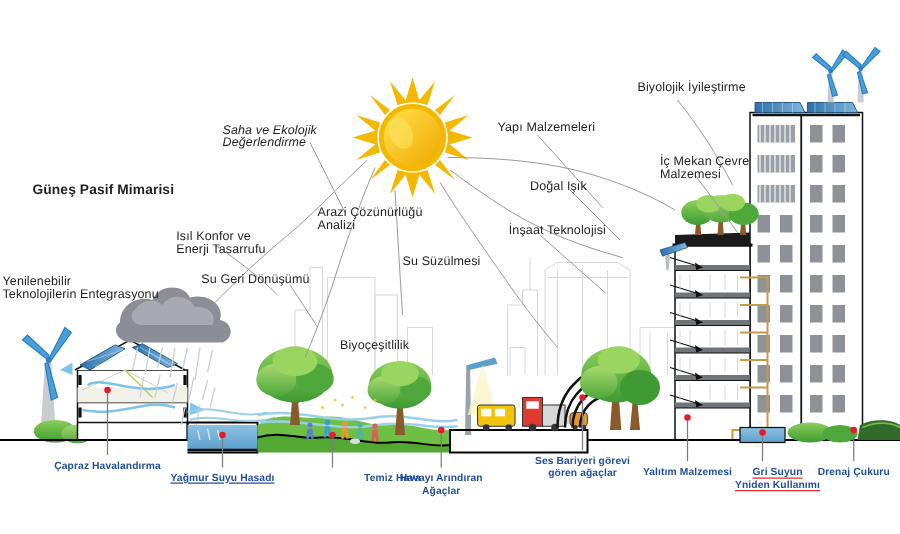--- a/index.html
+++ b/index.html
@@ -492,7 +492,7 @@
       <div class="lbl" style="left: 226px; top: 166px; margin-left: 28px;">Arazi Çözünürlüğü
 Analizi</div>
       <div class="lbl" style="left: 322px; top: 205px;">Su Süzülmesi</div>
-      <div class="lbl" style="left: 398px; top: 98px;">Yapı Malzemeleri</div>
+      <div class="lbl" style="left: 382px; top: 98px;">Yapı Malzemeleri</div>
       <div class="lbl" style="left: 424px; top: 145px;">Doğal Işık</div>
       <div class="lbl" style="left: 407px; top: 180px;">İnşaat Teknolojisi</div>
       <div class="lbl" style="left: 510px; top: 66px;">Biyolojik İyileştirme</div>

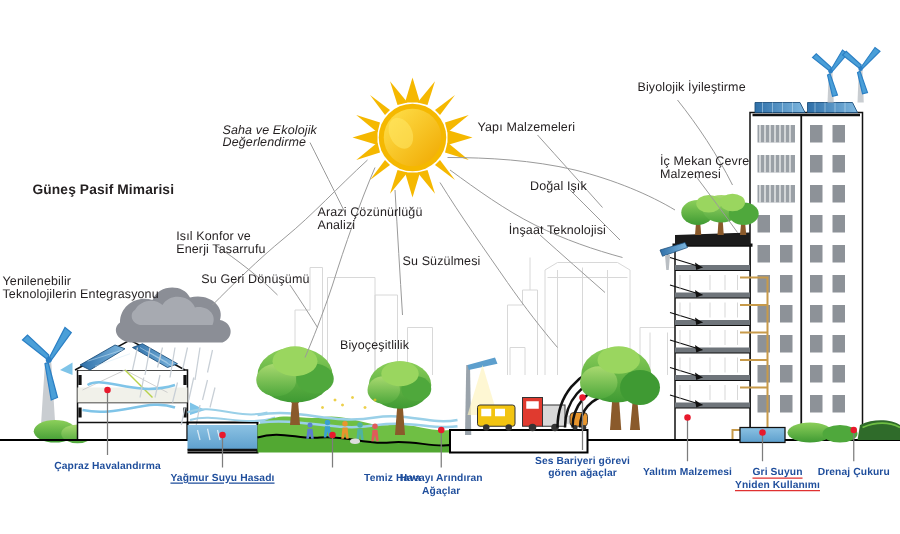--- a/index.html
+++ b/index.html
@@ -497,7 +497,7 @@
       <div class="lbl" style="left: 407px; top: 180px;">İnşaat Teknolojisi</div>
       <div class="lbl" style="left: 510px; top: 66px;">Biyolojik İyileştirme</div>
       <div class="lbl" style="left: 528px; top: 125px;">İç Mekan Çevre
-Malzemesi</div>
+Tasarrufu</div>
       <div class="lbl" style="left: 272px; top: 272px;">Biyoçeşitlilik</div>
     </div>
 <div id="bottom-labels">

WHAT IS EXPECTED: Scan the entries for lines holding the string "Yapı", then copy every one of them.

EXERCISE RESPONSE:
-      <div class="lbl" style="left: 398px; top: 98px;">Yapı Malzemeleri</div>
+      <div class="lbl" style="left: 382px; top: 98px;">Yapı Malzemeleri</div>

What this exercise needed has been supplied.